Open vs closed type congenital cholesteatoma of the middle ear: two distinct entities or two aspects of the same phenomenon?

Abstract Objective The clinical features and surgical results of “closed type” versus “open type” congenital cholesteatoma were compared in order to analyse the differences between the two forms; whether the morphology of the disease may have a role in the staging systems has been also evaluated. Patients and methods We reviewed retrospectively 95 patients (96 ears) who underwent surgery for congenital cholesteatoma over a 15-year period focusing on the clinical differences between open and closed type congenital cholesteatoma. Results Seventy-one patients (74%) had a closed-type and 25 (26%) an open type congenital cholesteatoma. Our study confirmed the higher prevalence of the closed type, as well as, a younger age at initial diagnosis compared with the open type congenital cholesteatoma. Other differences between the two forms were: modality of diagnosis (pathognomonic otoscopy in 100% of the closed type and in 40% of the open type), positive history for otitis media with effusion (51.4% in closed type vs 20% in open type), involvement of the tympanic membrane quadrants (anterior quadrants were more frequently involved in the closed forms, whereas posterior quadrants were more frequently involved in the open forms), disease extension and aggressiveness. A residual cholesteatoma was found in 6 out of the 71 patients (8.4%) with a closed type congenital cholesteatoma and in 10 out of the 25 patients (40%) with an open type congenital cholesteatoma. After adjusting for potential confounders, open-type congenital cholesteatoma was significantly associated with residual cholesteatoma compared to the closed-type (odds ratio [OR] 7.39, 95% confidence interval [CI] 1.10–49.77, p = 0.03). Conclusion This study confirmed that the open congenital cholesteatoma has global clinical features that are uniquely different from the classical closed form. These differences could reflect a distinct pathogenesis, but there is no proof of this to date. The classification of the congenital cholesteatoma could be further refined by adding the morphologic type of the disease.

#### Work task
According to the congenital cholesteatoma abstract, which tympanic membrane quadrants were more often involved in the open type?

#### Given information
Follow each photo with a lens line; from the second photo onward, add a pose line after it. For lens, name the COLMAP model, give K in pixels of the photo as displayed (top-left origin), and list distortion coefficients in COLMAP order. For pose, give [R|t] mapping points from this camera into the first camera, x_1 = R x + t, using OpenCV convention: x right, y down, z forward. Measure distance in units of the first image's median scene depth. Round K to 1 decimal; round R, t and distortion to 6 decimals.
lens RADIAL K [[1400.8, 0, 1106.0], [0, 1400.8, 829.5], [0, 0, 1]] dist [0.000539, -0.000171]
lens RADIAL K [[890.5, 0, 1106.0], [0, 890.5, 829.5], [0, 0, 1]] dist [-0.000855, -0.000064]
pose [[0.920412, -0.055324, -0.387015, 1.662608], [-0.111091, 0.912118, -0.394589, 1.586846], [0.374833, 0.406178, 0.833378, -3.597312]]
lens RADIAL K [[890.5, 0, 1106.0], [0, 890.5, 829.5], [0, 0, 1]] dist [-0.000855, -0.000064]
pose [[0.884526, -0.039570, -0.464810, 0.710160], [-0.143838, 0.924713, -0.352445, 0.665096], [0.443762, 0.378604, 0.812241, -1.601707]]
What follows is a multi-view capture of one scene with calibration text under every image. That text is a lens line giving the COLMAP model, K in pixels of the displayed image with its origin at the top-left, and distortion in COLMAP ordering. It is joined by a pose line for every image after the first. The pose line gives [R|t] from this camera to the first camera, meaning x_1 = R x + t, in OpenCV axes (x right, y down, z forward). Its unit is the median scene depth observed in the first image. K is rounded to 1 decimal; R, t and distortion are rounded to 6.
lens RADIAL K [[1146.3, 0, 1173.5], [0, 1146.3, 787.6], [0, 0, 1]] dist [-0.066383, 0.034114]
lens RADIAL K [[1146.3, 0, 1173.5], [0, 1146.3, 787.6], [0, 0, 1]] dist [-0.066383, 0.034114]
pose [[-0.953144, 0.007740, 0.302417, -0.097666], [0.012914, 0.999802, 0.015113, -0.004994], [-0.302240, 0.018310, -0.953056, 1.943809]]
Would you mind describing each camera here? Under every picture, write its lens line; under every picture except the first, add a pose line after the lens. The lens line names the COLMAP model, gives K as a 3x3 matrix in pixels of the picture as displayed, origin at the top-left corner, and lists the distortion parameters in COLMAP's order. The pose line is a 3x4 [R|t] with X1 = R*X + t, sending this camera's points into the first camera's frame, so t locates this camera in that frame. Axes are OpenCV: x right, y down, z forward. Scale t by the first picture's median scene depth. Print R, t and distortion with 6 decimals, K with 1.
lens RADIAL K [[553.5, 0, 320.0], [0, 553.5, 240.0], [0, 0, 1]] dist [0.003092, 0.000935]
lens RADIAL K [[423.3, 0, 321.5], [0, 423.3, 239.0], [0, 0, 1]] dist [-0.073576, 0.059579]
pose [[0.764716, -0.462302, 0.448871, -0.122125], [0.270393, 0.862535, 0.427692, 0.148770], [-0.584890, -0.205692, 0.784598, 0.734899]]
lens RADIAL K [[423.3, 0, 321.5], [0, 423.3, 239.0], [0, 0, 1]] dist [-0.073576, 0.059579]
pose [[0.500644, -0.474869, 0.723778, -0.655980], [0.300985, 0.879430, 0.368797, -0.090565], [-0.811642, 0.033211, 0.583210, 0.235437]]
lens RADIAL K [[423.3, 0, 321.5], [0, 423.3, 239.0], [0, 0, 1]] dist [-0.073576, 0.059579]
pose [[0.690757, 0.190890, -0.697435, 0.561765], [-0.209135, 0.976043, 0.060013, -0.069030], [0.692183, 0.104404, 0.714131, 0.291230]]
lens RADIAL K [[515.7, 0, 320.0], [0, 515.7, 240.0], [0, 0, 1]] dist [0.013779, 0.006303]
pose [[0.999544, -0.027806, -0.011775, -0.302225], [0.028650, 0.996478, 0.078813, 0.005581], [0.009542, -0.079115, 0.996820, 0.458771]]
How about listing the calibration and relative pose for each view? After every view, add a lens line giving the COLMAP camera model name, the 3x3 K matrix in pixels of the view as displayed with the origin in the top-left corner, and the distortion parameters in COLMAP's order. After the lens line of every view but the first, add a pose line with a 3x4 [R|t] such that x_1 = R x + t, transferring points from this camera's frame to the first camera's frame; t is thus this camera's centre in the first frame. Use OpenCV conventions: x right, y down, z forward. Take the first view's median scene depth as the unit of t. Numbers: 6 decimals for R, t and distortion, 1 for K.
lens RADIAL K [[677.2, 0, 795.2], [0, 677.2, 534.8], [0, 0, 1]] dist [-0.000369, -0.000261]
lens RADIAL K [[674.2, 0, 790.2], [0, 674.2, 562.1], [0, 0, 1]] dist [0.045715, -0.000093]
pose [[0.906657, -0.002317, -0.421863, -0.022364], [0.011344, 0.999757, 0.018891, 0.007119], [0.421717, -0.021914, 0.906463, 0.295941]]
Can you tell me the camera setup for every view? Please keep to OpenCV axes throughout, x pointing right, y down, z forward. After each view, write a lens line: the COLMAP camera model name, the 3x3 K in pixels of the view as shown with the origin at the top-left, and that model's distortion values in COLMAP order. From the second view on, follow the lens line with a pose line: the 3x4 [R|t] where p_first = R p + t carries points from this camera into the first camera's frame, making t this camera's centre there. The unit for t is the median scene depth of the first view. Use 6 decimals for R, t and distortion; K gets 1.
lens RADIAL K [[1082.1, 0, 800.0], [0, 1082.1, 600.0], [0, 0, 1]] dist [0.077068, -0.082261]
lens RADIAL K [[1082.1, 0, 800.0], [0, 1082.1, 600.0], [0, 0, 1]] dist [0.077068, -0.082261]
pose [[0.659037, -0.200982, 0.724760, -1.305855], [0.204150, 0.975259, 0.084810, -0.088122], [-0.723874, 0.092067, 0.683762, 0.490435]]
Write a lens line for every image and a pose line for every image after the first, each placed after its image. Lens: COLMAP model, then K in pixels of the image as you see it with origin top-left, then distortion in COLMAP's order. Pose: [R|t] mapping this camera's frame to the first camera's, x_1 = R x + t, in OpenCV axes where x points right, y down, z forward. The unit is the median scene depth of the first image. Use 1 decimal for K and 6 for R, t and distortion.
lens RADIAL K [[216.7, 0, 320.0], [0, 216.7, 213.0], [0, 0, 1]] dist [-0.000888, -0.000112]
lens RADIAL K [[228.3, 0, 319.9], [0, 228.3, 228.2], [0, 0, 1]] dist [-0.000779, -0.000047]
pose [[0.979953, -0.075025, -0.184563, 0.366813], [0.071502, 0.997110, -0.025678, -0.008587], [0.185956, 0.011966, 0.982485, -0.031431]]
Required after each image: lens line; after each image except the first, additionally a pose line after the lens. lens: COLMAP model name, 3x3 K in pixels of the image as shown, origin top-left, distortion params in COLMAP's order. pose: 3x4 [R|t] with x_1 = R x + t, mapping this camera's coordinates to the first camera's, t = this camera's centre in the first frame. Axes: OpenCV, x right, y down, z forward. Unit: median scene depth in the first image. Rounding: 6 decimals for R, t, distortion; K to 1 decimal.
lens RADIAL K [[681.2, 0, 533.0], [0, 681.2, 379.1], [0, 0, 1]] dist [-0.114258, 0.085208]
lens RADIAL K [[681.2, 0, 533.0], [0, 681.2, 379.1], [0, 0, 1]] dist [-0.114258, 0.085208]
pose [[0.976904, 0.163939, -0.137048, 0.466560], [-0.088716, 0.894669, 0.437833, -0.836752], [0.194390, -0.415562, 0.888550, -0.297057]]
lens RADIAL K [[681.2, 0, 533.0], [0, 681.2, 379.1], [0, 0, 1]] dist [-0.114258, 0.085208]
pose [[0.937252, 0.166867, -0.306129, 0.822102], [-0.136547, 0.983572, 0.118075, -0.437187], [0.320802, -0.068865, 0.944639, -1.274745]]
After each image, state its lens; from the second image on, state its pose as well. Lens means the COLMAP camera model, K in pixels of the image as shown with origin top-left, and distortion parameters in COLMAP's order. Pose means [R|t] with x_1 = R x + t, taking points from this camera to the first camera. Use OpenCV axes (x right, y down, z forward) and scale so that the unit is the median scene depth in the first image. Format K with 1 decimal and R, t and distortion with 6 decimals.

#### Response to this exercise
The posterior quadrants.